◆ Data to process
━━━━━━━━━━

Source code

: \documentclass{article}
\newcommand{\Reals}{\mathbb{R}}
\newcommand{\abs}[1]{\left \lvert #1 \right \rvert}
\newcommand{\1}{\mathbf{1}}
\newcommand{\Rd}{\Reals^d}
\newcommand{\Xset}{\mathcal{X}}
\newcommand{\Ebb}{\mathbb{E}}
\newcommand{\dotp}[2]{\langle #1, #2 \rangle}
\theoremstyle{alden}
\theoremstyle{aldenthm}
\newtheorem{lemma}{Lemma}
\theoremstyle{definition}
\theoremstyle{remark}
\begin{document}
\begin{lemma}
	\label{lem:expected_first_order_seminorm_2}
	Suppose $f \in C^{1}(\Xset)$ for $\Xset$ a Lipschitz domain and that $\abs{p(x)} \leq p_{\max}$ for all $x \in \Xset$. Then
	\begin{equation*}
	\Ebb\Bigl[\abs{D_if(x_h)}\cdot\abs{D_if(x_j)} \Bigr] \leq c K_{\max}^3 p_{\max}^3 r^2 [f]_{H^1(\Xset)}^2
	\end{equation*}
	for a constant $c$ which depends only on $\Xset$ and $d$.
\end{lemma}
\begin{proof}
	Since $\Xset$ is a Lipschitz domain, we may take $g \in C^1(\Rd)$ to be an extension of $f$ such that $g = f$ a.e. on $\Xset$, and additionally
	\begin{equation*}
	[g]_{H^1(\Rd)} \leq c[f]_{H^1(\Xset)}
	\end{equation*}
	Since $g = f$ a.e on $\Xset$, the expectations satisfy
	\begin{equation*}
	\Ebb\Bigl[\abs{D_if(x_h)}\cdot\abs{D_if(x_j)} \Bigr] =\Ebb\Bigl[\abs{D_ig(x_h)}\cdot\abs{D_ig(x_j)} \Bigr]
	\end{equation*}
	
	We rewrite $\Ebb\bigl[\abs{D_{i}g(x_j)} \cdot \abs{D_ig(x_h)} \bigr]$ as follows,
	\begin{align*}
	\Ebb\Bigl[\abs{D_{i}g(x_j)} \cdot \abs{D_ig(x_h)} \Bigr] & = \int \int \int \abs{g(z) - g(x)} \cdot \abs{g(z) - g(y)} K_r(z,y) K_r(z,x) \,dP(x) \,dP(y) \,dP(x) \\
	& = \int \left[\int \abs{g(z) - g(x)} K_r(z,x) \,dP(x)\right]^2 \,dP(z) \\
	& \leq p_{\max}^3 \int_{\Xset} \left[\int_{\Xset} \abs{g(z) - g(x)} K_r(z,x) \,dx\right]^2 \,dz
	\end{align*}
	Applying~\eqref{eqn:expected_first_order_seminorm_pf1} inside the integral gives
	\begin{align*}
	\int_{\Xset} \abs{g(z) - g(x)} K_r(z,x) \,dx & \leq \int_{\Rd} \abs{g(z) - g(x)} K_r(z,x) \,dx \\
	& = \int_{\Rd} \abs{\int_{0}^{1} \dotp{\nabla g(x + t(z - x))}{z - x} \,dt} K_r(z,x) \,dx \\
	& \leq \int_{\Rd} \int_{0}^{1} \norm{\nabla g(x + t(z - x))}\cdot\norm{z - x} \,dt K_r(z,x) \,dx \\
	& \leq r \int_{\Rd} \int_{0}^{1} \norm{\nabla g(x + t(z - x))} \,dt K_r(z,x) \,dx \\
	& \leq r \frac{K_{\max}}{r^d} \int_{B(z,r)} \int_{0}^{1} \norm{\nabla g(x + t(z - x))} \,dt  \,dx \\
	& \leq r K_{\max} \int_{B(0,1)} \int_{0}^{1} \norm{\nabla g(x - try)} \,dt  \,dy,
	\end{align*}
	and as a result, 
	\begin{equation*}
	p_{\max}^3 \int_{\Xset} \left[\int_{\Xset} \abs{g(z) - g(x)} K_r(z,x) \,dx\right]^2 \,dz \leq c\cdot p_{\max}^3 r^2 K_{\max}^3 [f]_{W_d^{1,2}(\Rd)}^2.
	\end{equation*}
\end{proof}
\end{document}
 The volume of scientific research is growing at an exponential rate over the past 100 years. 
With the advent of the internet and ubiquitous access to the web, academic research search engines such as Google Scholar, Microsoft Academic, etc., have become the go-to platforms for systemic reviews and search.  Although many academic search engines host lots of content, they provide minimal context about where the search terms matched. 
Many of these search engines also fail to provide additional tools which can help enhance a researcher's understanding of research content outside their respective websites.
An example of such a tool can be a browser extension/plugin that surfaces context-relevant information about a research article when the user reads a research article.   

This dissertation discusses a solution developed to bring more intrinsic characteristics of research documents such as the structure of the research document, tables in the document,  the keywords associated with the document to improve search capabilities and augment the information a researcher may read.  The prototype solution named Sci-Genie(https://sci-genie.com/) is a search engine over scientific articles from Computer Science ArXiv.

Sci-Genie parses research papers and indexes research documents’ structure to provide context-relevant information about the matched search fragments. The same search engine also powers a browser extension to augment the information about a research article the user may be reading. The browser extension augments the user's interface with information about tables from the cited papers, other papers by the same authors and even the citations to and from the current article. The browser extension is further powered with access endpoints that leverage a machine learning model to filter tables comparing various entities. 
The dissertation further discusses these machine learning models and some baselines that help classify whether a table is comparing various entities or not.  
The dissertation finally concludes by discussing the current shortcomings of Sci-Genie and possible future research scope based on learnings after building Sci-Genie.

━━━━━━━━━━

◆ Task item
Your answer should be the data above, retyped exactly.

◆ Answer section
Source code

: \documentclass{article}
\newcommand{\Reals}{\mathbb{R}}
\newcommand{\abs}[1]{\left \lvert #1 \right \rvert}
\newcommand{\1}{\mathbf{1}}
\newcommand{\Rd}{\Reals^d}
\newcommand{\Xset}{\mathcal{X}}
\newcommand{\Ebb}{\mathbb{E}}
\newcommand{\dotp}[2]{\langle #1, #2 \rangle}
\theoremstyle{alden}
\theoremstyle{aldenthm}
\newtheorem{lemma}{Lemma}
\theoremstyle{definition}
\theoremstyle{remark}
\begin{document}
\begin{lemma}
	\label{lem:expected_first_order_seminorm_2}
	Suppose $f \in C^{1}(\Xset)$ for $\Xset$ a Lipschitz domain and that $\abs{p(x)} \leq p_{\max}$ for all $x \in \Xset$. Then
	\begin{equation*}
	\Ebb\Bigl[\abs{D_if(x_h)}\cdot\abs{D_if(x_j)} \Bigr] \leq c K_{\max}^3 p_{\max}^3 r^2 [f]_{H^1(\Xset)}^2
	\end{equation*}
	for a constant $c$ which depends only on $\Xset$ and $d$.
\end{lemma}
\begin{proof}
	Since $\Xset$ is a Lipschitz domain, we may take $g \in C^1(\Rd)$ to be an extension of $f$ such that $g = f$ a.e. on $\Xset$, and additionally
	\begin{equation*}
	[g]_{H^1(\Rd)} \leq c[f]_{H^1(\Xset)}
	\end{equation*}
	Since $g = f$ a.e on $\Xset$, the expectations satisfy
	\begin{equation*}
	\Ebb\Bigl[\abs{D_if(x_h)}\cdot\abs{D_if(x_j)} \Bigr] =\Ebb\Bigl[\abs{D_ig(x_h)}\cdot\abs{D_ig(x_j)} \Bigr]
	\end{equation*}
	
	We rewrite $\Ebb\bigl[\abs{D_{i}g(x_j)} \cdot \abs{D_ig(x_h)} \bigr]$ as follows,
	\begin{align*}
	\Ebb\Bigl[\abs{D_{i}g(x_j)} \cdot \abs{D_ig(x_h)} \Bigr] & = \int \int \int \abs{g(z) - g(x)} \cdot \abs{g(z) - g(y)} K_r(z,y) K_r(z,x) \,dP(x) \,dP(y) \,dP(x) \\
	& = \int \left[\int \abs{g(z) - g(x)} K_r(z,x) \,dP(x)\right]^2 \,dP(z) \\
	& \leq p_{\max}^3 \int_{\Xset} \left[\int_{\Xset} \abs{g(z) - g(x)} K_r(z,x) \,dx\right]^2 \,dz
	\end{align*}
	Applying~\eqref{eqn:expected_first_order_seminorm_pf1} inside the integral gives
	\begin{align*}
	\int_{\Xset} \abs{g(z) - g(x)} K_r(z,x) \,dx & \leq \int_{\Rd} \abs{g(z) - g(x)} K_r(z,x) \,dx \\
	& = \int_{\Rd} \abs{\int_{0}^{1} \dotp{\nabla g(x + t(z - x))}{z - x} \,dt} K_r(z,x) \,dx \\
	& \leq \int_{\Rd} \int_{0}^{1} \norm{\nabla g(x + t(z - x))}\cdot\norm{z - x} \,dt K_r(z,x) \,dx \\
	& \leq r \int_{\Rd} \int_{0}^{1} \norm{\nabla g(x + t(z - x))} \,dt K_r(z,x) \,dx \\
	& \leq r \frac{K_{\max}}{r^d} \int_{B(z,r)} \int_{0}^{1} \norm{\nabla g(x + t(z - x))} \,dt  \,dx \\
	& \leq r K_{\max} \int_{B(0,1)} \int_{0}^{1} \norm{\nabla g(x - try)} \,dt  \,dy,
	\end{align*}
	and as a result, 
	\begin{equation*}
	p_{\max}^3 \int_{\Xset} \left[\int_{\Xset} \abs{g(z) - g(x)} K_r(z,x) \,dx\right]^2 \,dz \leq c\cdot p_{\max}^3 r^2 K_{\max}^3 [f]_{W_d^{1,2}(\Rd)}^2.
	\end{equation*}
\end{proof}
\end{document}
 The volume of scientific research is growing at an exponential rate over the past 100 years. 
With the advent of the internet and ubiquitous access to the web, academic research search engines such as Google Scholar, Microsoft Academic, etc., have become the go-to platforms for systemic reviews and search.  Although many academic search engines host lots of content, they provide minimal context about where the search terms matched. 
Many of these search engines also fail to provide additional tools which can help enhance a researcher's understanding of research content outside their respective websites.
An example of such a tool can be a browser extension/plugin that surfaces context-relevant information about a research article when the user reads a research article.   

This dissertation discusses a solution developed to bring more intrinsic characteristics of research documents such as the structure of the research document, tables in the document,  the keywords associated with the document to improve search capabilities and augment the information a researcher may read.  The prototype solution named Sci-Genie(https://sci-genie.com/) is a search engine over scientific articles from Computer Science ArXiv.

Sci-Genie parses research papers and indexes research documents’ structure to provide context-relevant information about the matched search fragments. The same search engine also powers a browser extension to augment the information about a research article the user may be reading. The browser extension augments the user's interface with information about tables from the cited papers, other papers by the same authors and even the citations to and from the current article. The browser extension is further powered with access endpoints that leverage a machine learning model to filter tables comparing various entities. 
The dissertation further discusses these machine learning models and some baselines that help classify whether a table is comparing various entities or not.  
The dissertation finally concludes by discussing the current shortcomings of Sci-Genie and possible future research scope based on learnings after building Sci-Genie.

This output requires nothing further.